O raciocínio pelo qual passa essa visão considera o sujeito (consumidor) e o objeto (produto) como entidades autônomas e separadas que se relacionam através da necessidade, enquanto a qualidade seria um indicador de grau em que o produto satisfaz às necessidades do consumidor. Nesta perspectiva, a qualidade mediria o ajustamento entre as necessidades do consumidor e a satisfação oferecida pelo produto. Assim, deixa-se transparecer que a necessidade seria o propulsor da produção e da qualidade desta produção.

Entretanto, pode-se questionar até que ponto as necessidades são naturais ou são geradas. Esta questão não é considerada por esses autores e exige que, para se entender a lógica da qualidade, principalmente no que diz respeito a bens de consumo, se entenda a lógica das necessidades e da satisfação. Estas questões, entretanto, serão abordadas no próximo capítulo quando analisaremos as estratégias de obsolescência planejada.

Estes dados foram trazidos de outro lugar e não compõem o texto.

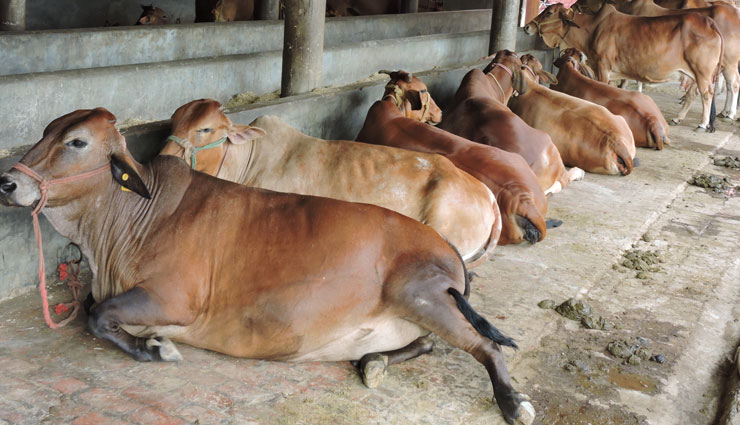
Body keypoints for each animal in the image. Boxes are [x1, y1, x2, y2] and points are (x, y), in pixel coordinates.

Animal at [526, 3, 724, 131]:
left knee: (707, 94)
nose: (527, 27)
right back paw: (678, 118)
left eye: (549, 12)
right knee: (693, 94)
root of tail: (710, 23)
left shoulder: (603, 66)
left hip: (702, 72)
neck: (592, 29)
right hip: (693, 74)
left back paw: (702, 124)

Na literatura de Economia e Marketing, a qualidade é tratada em relação à questão da concorrência em qualidade, e esta é entendida e discutida pelos autores dentro do âmbito da diferenciação de produto. De modo geral, os economistas tratam a concorrência empresarial por diferenciação de produto como uma concorrência em qualidade, independente da natureza e do conteúdo desta diferenciação.

Em face da subjetividade associada ao termo qualidade e ao emprego bastante genérico da mesma, outros termos foram criados na prática para se designar a qualidade propriamente dita dos produtos, tais como "desempenho do produto" e "confiabilidade do produto".